Dave Grohl - Eram bons, mas sem genialidade (sorri)... Eu tinha acabado de deixar meus melhores amigos, o grupo Scream, com o qual havia passado quatro anos.
No primeiro ensaio com Nirvana, começamos com uma meia hora com sons improvisados. Nunca abandonamos esse método, que funciona bem para nós. Creio que nós três somos anormalmente sensíveis ao ruído e à simplicidade. Podemos passar a noite assim, tocando um som simples, reto.
É uma de nossas grandes forças: sabemos ser simples e potentes. A melhor arma do grupo é a sua espontaneidade. De repente o ruído nos absorve, os instrumentos estão livres, cada um explode por seu lado. Esse momento é o que conta. Por esse instante, por essa embriaguez, é por isso que tocamos o mais forte possível.
Novoselic – Não fazemos nada calculado. O Nirvana apela para o inconsciente. Sabemos ser extremos em duas direções: na suavidade e no barulho.
Pergunta – Quem sofre mais com as pressões em cima do grupo?
Grohl – Kurt, sem dúvida nenhuma, mas todos nós nos perturbamos. Todos já pensaram em deixar o grupo. Nenhum um de nós estava disposto a se transformar em pop stars. É uma pena, porque se fôssemos estrelas filhas da puta, não nos afetaríamos tanto com tudo isso. As estrelas vivem em outro mundo.
Pergunta – Porque vocês trocaram o título de "I Hate Myself and I Want to Die" (Eu Me Odeio e Quero Morrer") para "In Utero"?
Novoselic – Não gostei desta frase e disse a Kurt: "Kurt, o que faremos se um garoto de 12 anos mete uma bala na cabeça, em uma granja em Nebraska, depois de ouvir nosso disco?" Judas Priest passou por isso, e Ozzy Osbourne também. Todos esses grupos irresponsáveis tiveram problemas com suas canções doentias. Mas nós não somos tão idiotas...
Pergunta – Vocês têm medo de se tornarem cínicos?
Cobain - Eu era muito mais cínico há cinco anos, antes de toda esta loucura.

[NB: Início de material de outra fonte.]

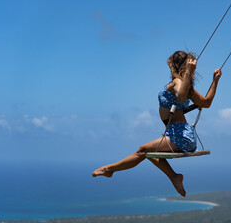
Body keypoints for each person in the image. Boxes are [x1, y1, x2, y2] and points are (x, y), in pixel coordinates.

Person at [92, 51, 222, 197]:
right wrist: (215, 81)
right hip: (186, 137)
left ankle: (109, 169)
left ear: (173, 65)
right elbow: (206, 103)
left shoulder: (177, 83)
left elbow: (180, 97)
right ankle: (174, 177)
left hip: (179, 135)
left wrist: (188, 73)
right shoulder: (186, 86)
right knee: (150, 153)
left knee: (142, 150)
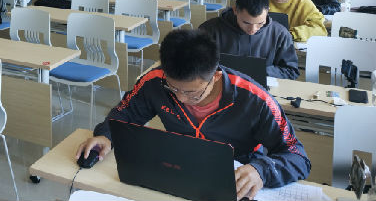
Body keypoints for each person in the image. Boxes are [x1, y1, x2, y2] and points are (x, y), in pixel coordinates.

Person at [77, 29, 310, 200]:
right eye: (172, 88)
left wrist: (261, 170)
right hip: (178, 171)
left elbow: (298, 157)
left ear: (215, 77)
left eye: (192, 93)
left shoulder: (255, 100)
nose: (180, 98)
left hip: (233, 180)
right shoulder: (154, 81)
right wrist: (106, 135)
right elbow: (124, 113)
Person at [199, 0, 299, 79]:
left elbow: (291, 71)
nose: (252, 30)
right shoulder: (210, 30)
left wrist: (262, 71)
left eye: (260, 23)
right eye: (246, 23)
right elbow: (196, 64)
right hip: (219, 84)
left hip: (263, 88)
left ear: (267, 11)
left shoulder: (279, 34)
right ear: (235, 10)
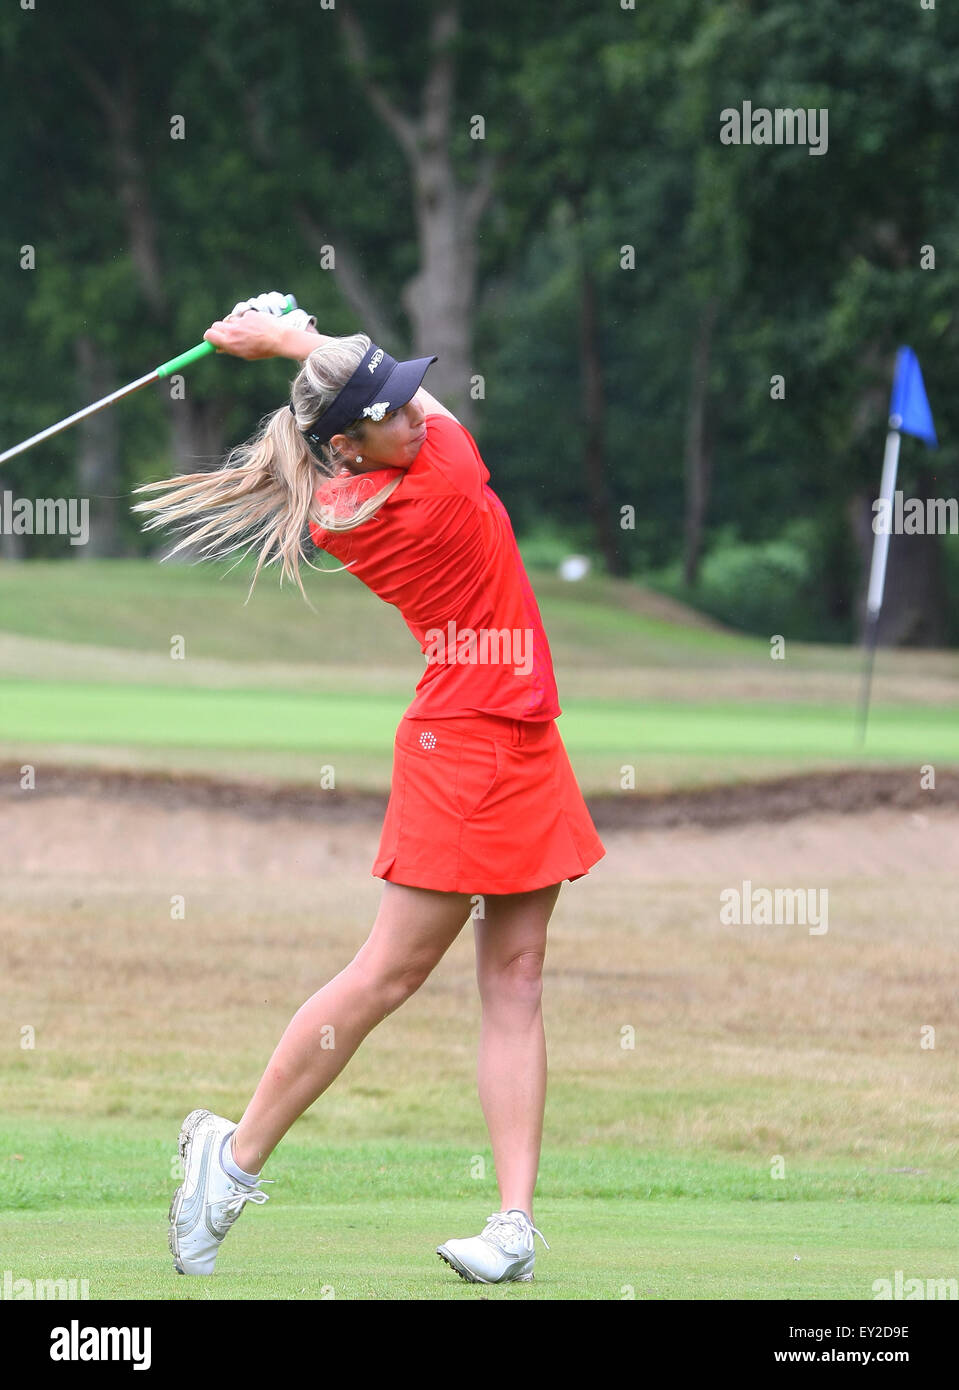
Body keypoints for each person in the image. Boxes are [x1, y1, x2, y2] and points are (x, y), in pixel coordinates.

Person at [132, 291, 606, 1285]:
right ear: (349, 445)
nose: (410, 409)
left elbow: (379, 400)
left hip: (520, 739)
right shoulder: (430, 479)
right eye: (386, 409)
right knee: (385, 976)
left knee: (515, 982)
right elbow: (439, 421)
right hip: (461, 747)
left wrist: (288, 350)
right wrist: (287, 339)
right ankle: (234, 1156)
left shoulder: (348, 491)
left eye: (402, 402)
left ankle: (513, 1225)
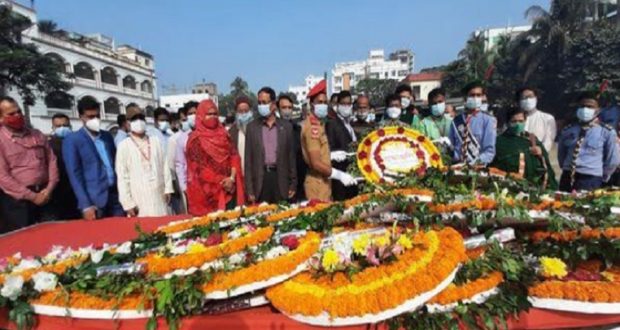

Era bem negativo. Na época estava totalmente impregnado de punk rock. Vivia nesse ideal marginal: a negação completa do comércio, a rebeldia integral.
Pergunta – Você disse que às vezes tinha medo de ser incapaz de reconhecer seus fãs.
Cobain - Essa é minha maior angústia. Muitos grupos foram abandonados por seus mais fiéís defensores quando o sucesso os pegou de surpresa. De certo modo, sinto medo de ficar órfão.
Não sei nada a respeito de todos aqueles que compraram "Nevermind" dois meses depois que o disco saiu. Não sei quem são, nem em quem votam, nem que aspecto têm. Provavelmente há alguns que agridem suas mulheres, e outros que deixam seu cachorro para trás quando mudam de casa... Temos algum ponto em comum com eles?
Há inúmeros que não entenderam o sentido de "Smells Like Teen Spirit". Os que fizeram desta canção um fenômeno –os estudantes aplicados, os universitários não entenderam que a mensagem era destinada a eles, que a canção era um ataque contra o "espírito jovem" das universidades. Tenho que admitir: a maioria não entendeu grande coisa.